With the Touch and new nano grabbing all the headlines recently, it's easy to forget that Apple also relaunched its classic range of hard disk players the other week. But relauch it did, improve them it has and, despite the fact that it's not the show-stopper it once was, the old iPod is still an extremely solid choice for any discerning music lover looking for a high-capacity do-it-all device.
It's been two years since Apple launched its last standard iPod and it's not surprising to see the design tweaked this time around. But while it hasn't received quite as dramatic a makeover as the nano this is still a very nice refinement. The most obvious change is to the glossy front fascia, which has now been dumped in favour of anodised aluminium fronts. It's a big improvement if you don't like greasy fingerprints and is available in silver or black, but not white. Apple now seems to be moving slowly away from the classic plastic look that has characterised its revival over the past few years.
Like the nano, the corners are rounded and the edges curve gently towards smartly sharp corners, while the back is shiny, easily marked chrome, just as before. The Classic has also been slimmed down by a few millimetres - all the better for your pocket at just 10.5mm (13.5mm for the 160GB model), but this is hardly a dramatic change and in all other respects - physically at least - the Classic remains very familiar.
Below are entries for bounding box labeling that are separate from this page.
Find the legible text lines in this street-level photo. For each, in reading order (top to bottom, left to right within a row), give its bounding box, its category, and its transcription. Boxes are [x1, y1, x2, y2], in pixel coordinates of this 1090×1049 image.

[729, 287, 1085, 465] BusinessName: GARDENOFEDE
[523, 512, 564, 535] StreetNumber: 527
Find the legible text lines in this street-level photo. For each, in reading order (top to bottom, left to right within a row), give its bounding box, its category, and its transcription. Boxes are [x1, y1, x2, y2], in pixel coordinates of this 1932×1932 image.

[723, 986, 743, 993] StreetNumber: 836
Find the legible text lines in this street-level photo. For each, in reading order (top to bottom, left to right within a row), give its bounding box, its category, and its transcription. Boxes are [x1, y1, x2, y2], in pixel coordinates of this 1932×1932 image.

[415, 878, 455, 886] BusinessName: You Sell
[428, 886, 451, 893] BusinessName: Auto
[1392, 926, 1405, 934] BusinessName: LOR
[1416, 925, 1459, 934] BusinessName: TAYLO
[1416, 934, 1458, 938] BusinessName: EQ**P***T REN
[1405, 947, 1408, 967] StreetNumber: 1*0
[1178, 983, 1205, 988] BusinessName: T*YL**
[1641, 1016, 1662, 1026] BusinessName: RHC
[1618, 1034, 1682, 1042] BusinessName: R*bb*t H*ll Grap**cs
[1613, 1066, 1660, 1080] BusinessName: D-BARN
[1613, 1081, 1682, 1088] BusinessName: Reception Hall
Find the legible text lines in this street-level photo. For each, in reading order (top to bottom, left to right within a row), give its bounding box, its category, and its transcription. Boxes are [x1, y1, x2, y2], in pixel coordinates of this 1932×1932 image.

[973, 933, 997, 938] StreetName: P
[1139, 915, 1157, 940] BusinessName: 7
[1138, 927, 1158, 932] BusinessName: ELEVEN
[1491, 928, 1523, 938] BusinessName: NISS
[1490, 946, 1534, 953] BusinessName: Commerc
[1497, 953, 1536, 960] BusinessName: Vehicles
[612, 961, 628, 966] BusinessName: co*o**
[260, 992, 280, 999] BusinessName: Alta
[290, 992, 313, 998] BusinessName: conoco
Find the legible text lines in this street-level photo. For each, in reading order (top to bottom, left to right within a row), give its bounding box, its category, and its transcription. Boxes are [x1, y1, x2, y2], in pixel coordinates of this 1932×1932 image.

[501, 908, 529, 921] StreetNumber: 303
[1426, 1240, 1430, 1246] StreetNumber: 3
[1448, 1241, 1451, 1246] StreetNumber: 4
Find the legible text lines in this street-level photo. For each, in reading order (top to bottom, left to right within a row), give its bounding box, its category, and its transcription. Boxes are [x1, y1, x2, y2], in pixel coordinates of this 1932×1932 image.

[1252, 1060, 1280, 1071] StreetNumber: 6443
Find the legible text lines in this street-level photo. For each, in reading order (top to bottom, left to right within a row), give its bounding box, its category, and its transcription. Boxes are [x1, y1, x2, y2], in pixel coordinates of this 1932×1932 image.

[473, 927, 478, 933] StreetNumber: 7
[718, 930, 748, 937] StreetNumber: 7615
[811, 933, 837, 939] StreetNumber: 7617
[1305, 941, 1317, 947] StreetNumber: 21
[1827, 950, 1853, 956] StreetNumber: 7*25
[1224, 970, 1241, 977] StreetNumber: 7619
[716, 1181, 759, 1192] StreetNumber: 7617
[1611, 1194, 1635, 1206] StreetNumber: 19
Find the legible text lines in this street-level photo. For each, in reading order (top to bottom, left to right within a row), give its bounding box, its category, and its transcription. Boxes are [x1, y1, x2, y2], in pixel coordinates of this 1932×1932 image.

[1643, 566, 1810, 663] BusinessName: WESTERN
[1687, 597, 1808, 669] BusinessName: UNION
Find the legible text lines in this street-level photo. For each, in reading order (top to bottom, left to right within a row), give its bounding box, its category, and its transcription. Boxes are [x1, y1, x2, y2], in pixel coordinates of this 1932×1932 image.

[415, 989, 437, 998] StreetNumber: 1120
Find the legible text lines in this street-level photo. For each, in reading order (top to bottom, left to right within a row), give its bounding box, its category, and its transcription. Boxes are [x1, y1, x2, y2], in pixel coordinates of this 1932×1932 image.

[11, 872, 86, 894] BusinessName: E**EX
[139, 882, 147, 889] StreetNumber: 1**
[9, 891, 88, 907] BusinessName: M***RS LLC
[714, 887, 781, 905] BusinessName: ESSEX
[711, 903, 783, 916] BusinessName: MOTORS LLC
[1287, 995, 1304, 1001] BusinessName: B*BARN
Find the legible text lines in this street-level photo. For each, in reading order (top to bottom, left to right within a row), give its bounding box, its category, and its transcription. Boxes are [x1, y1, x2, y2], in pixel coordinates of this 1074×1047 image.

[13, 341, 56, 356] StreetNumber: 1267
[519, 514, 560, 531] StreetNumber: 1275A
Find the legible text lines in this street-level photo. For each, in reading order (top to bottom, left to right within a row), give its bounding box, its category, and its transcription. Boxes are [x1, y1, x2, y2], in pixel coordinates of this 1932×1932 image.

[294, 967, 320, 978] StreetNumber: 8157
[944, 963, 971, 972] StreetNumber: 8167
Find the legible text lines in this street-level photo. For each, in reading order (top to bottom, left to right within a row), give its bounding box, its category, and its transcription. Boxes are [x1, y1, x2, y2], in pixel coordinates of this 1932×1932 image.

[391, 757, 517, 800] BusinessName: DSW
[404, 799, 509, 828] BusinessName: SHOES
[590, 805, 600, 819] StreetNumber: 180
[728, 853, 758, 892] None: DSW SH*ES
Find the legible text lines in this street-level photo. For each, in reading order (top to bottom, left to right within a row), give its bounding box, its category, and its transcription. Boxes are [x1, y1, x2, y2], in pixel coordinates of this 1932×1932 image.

A 320 x 240 resolution, 2.5in screen still occupies half of the front of the player with the click wheel control dominating the lower half. The hold switch is on the top edge with the 3.5mm analogue audio output, while on the bottom you'll find the Apple sync connector.
What's more noticeable are the alterations that have been made to the interface. Here the most exciting addition is that of Cover Flow. This has been available on iTunes for some time now and allows you to flick through the album covers of your music collection as if they were mounted on some giant virtual Rolodex. It works perfectly on the iPod Classic, animating smoothly and varying in speed depending on how fast you spin your finger or thumb around the click wheel. And though it sounds like a gimmick I found myself increasingly using it as the main method of choosing what I wanted to play over the traditional album, artist and genre browser.